# DRI and Voodoo3 finally working - here's how

## id10t

I got it working for a Voodoo3/X 4.2/DRI

1) export USE="-3dfx -voodoo3"

2) emerge xfree

3) export USE="3dfx voodoo3" - and make sure it is in your default USE

3) emerge glide-v3

4) emerge xfree

5) mv /usr/lib/libglide3.la foo

6) emerge mesa-glu

7) emerge mesa

 :Cool:  get the "todays binary" from dri.sourceforge.net & install it with the built in install script

9) emerge mesa

glxinfo now reports that it is using dri and opengl.

Here's the part that sucks - 

Before I had dri working, i was getting 105 fps on glxgears on the first 5 seconds, and 120 fps on the remainder.  This is on a dual p2-450 with a stage 1 gentoo install and a Voodoo3.

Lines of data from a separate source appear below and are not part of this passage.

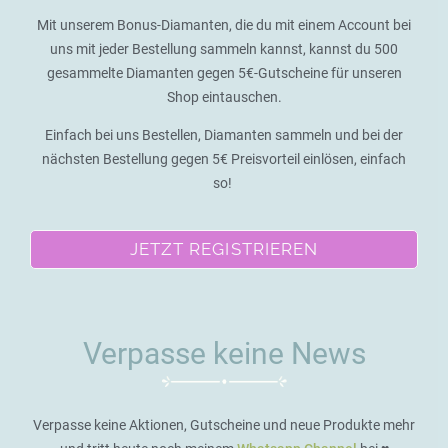
Mit unserem Bonus-Diamanten, die du mit einem Account bei
uns mit jeder Bestellung sammeln kannst, kannst du 500
gesammelte Diamanten gegen 5€-Gutscheine für unseren
Shop eintauschen.
Einfach bei uns Bestellen, Diamanten sammeln und bei der
nächsten Bestellung gegen 5€ Preisvorteil einlösen, einfach
so!
JETZT REGISTRIEREN
Verpasse keine News
Verpasse keine Aktionen, Gutscheine und neue Produkte mehr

Now that DRI works, I get a whopping 76fps. in glxgears.  Haven't installed UT or Q3 to test with, but if it is this much slower there as well, it will be back to X3.3.x with Mesa/Glide2/Glide3 on top of it.  That or I'm gonna buy a new video card.

----------

## splat

 *Quote:*   

> Before I had dri working, i was getting 105 fps on glxgears on the first 5 seconds, and 120 fps on the remainder. This is on a dual p2-450 with a stage 1 gentoo install and a Voodoo3. 
> 
> Now that DRI works, I get a whopping 76fps. in glxgears.

 

Hardware-Specific Information and Troubleshooting

It sounds like the frame rate is synchronized to your monitors refresh rate.  Try setting the FX_GLIDE_SWAPINTERVAL environment variable to zero.

----------